Dataset excerpts:
-=-=-

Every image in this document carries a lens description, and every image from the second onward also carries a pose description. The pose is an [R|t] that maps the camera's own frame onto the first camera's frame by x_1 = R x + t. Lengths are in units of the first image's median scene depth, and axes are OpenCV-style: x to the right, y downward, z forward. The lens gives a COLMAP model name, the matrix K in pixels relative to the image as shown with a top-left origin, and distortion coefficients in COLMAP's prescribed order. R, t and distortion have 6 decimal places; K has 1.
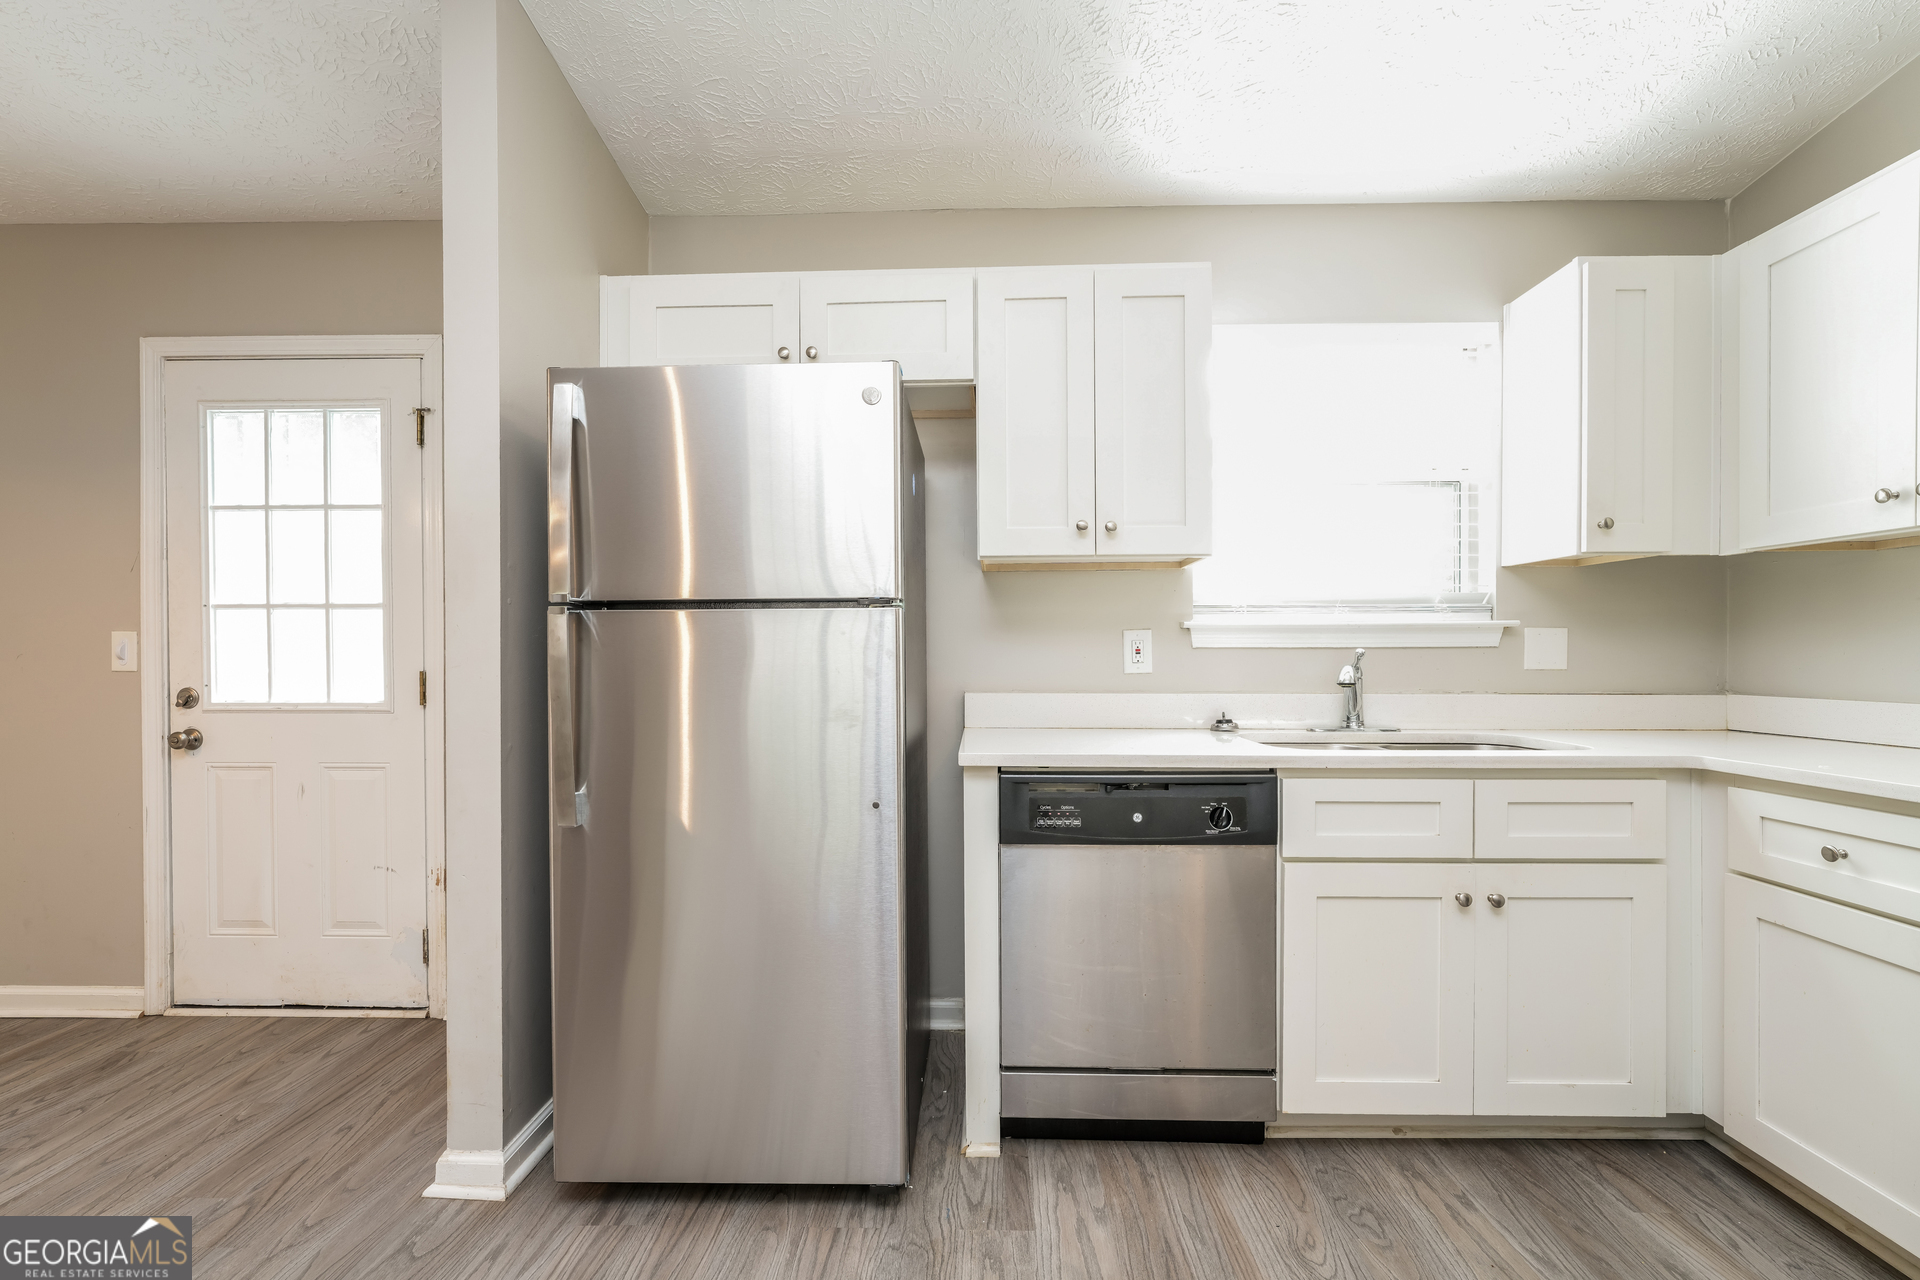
lens RADIAL K [[817.0, 0, 960.3], [0, 817.0, 665.3], [0, 0, 1]] dist [-0.017266, 0.001049]
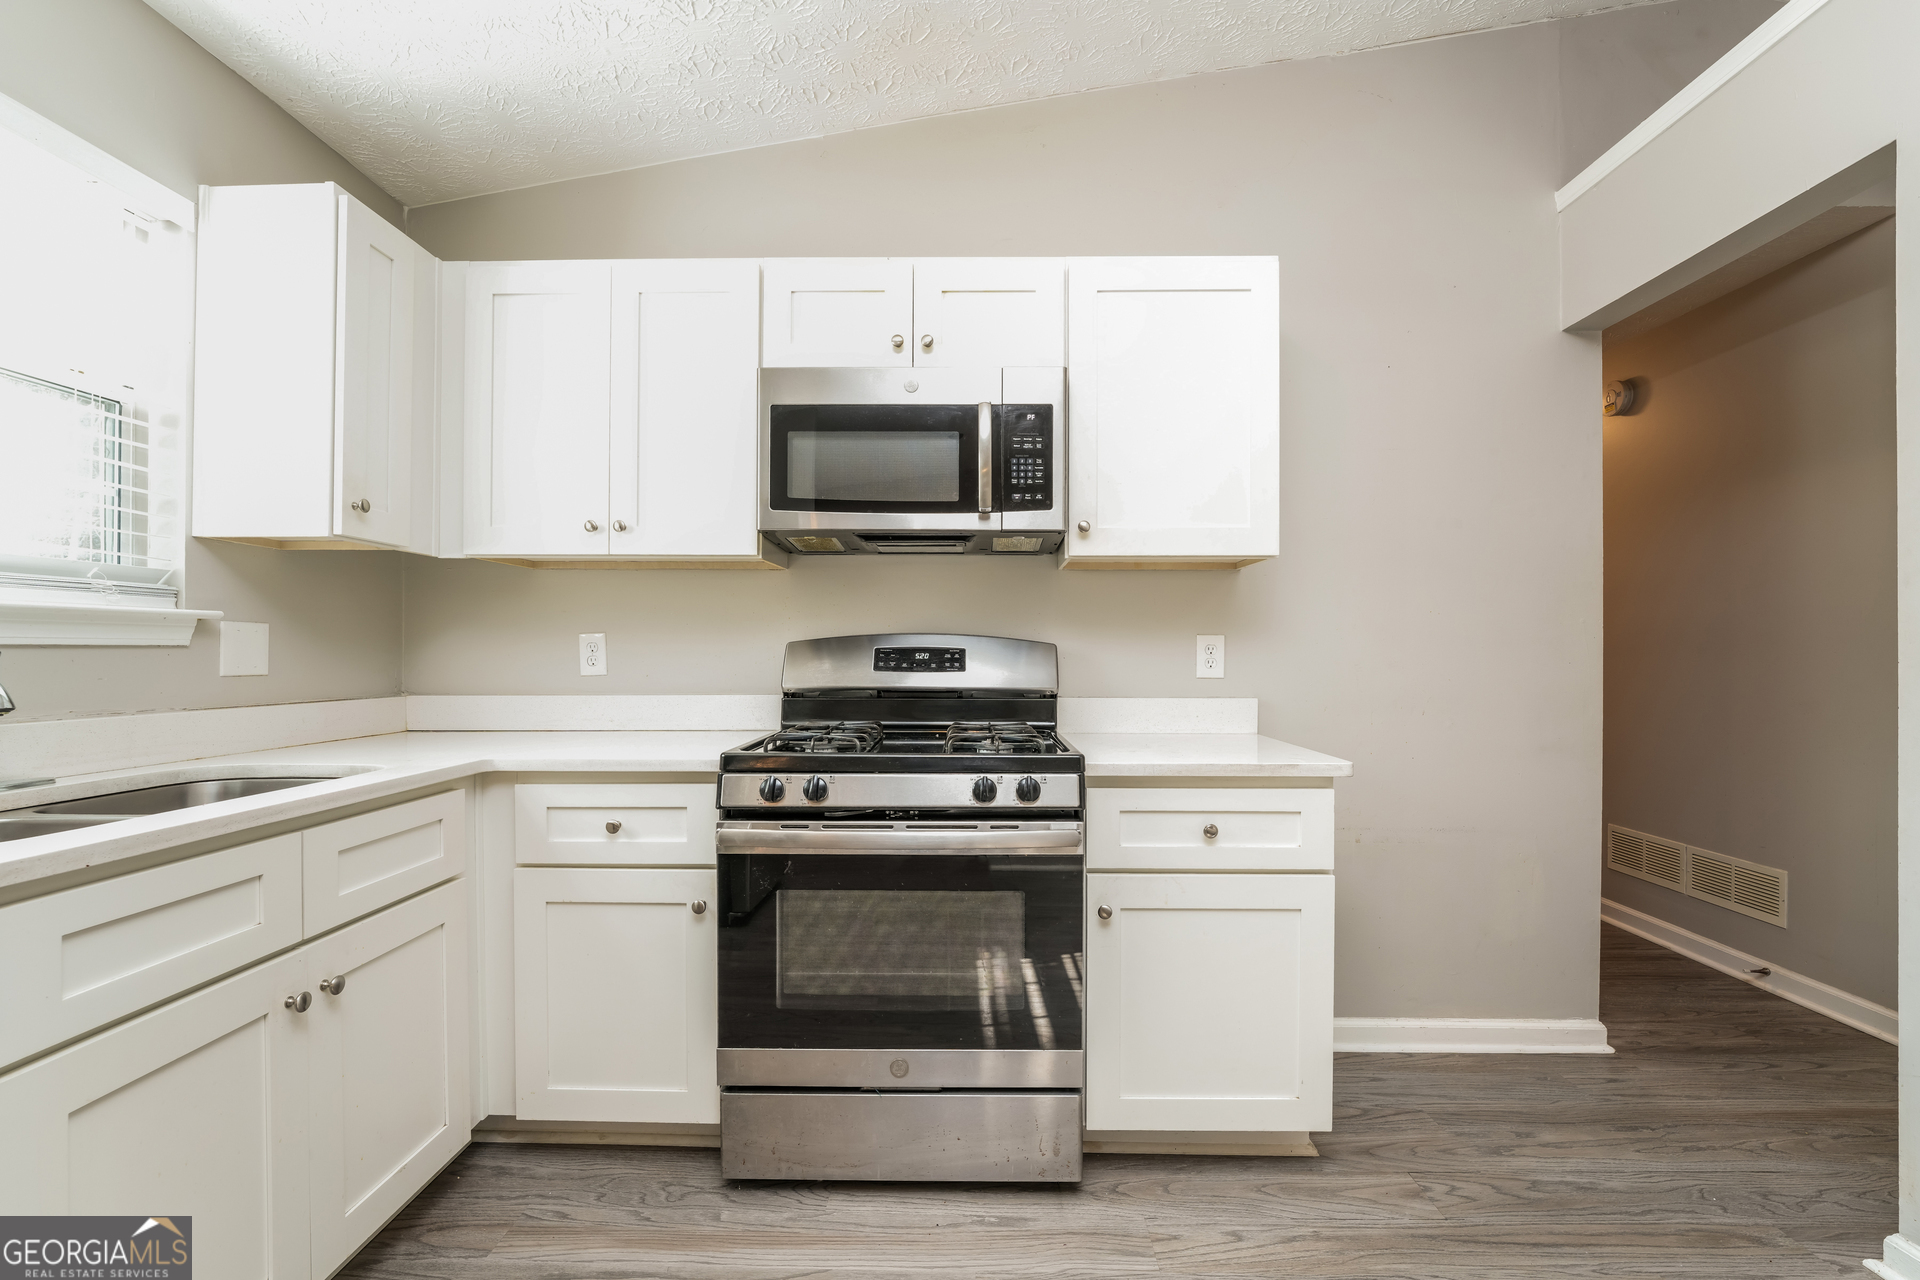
lens RADIAL K [[817.0, 0, 952.2], [0, 817.0, 656.3], [0, 0, 1]] dist [-0.017266, 0.001049]
pose [[-0.017176, -0.000803, 0.999852, -0.072355], [0.011097, 0.999938, 0.000994, -0.006508], [-0.999791, 0.011113, -0.017166, 0.332021]]
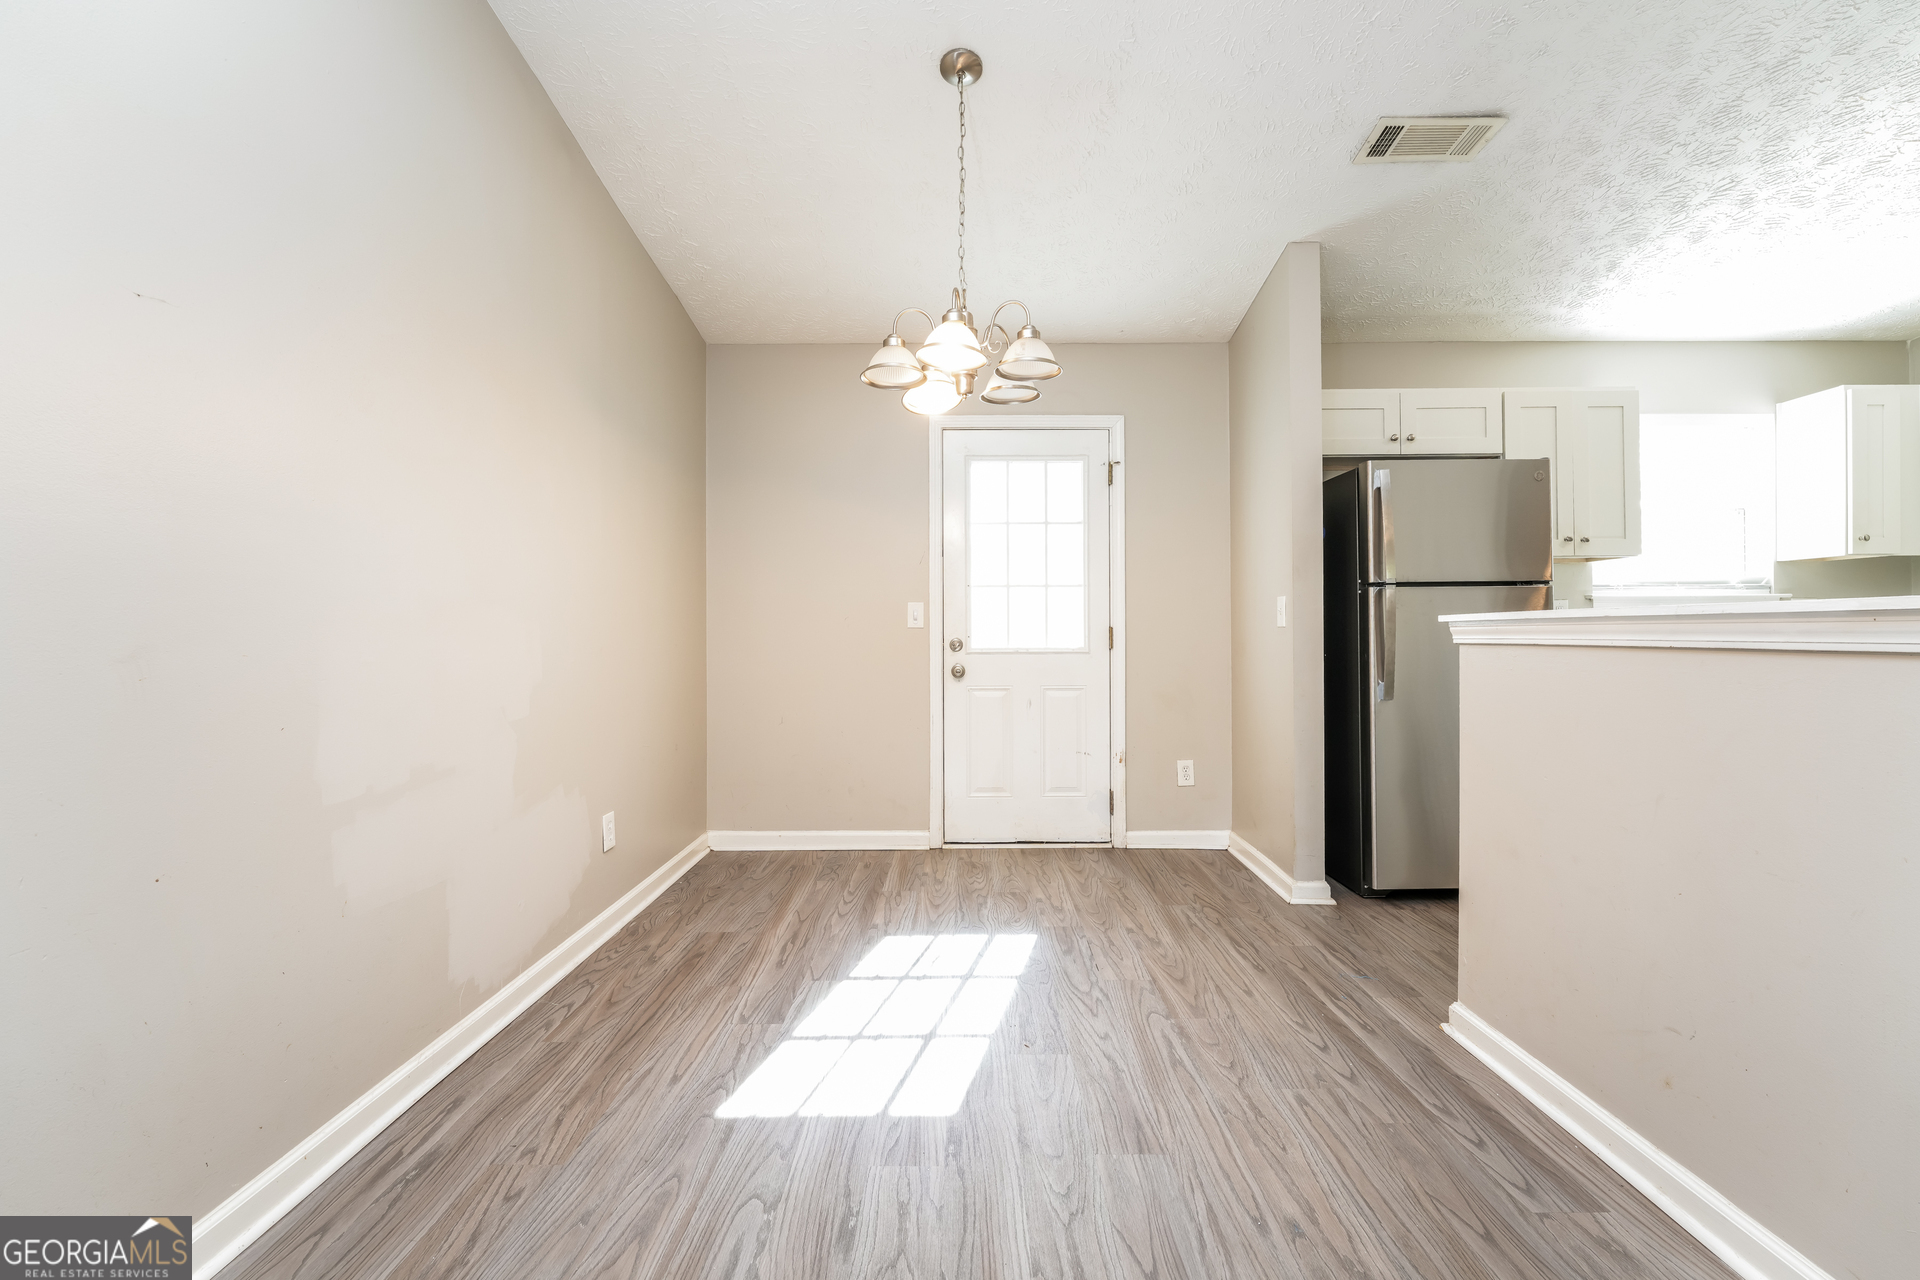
lens RADIAL K [[817.0, 0, 946.1], [0, 817.0, 641.4], [0, 0, 1]] dist [-0.017266, 0.001049]
pose [[0.999924, -0.003142, 0.011958, -1.058091], [0.003278, 0.999930, -0.011408, 0.054812], [-0.011921, 0.011446, 0.999863, -0.620354]]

-=-=-

Rewrite the listing above, swapping "pose description" for "extrinsics record" and leaving everything else unchanged. Leave the pictures out of your answer.

OUTPUT FOR THIS TASK:
Every image in this document carries a lens description, and every image from the second onward also carries a extrinsics record. The pose is an [R|t] that maps the camera's own frame onto the first camera's frame by x_1 = R x + t. Lengths are in units of the first image's median scene depth, and axes are OpenCV-style: x to the right, y downward, z forward. The lens gives a COLMAP model name, the matrix K in pixels relative to the image as shown with a top-left origin, and distortion coefficients in COLMAP's prescribed order. R, t and distortion have 6 decimal places; K has 1.
lens RADIAL K [[817.0, 0, 960.3], [0, 817.0, 665.3], [0, 0, 1]] dist [-0.017266, 0.001049]
lens RADIAL K [[817.0, 0, 952.2], [0, 817.0, 656.3], [0, 0, 1]] dist [-0.017266, 0.001049]
pose [[-0.017176, -0.000803, 0.999852, -0.072355], [0.011097, 0.999938, 0.000994, -0.006508], [-0.999791, 0.011113, -0.017166, 0.332021]]
lens RADIAL K [[817.0, 0, 946.1], [0, 817.0, 641.4], [0, 0, 1]] dist [-0.017266, 0.001049]
pose [[0.999924, -0.003142, 0.011958, -1.058091], [0.003278, 0.999930, -0.011408, 0.054812], [-0.011921, 0.011446, 0.999863, -0.620354]]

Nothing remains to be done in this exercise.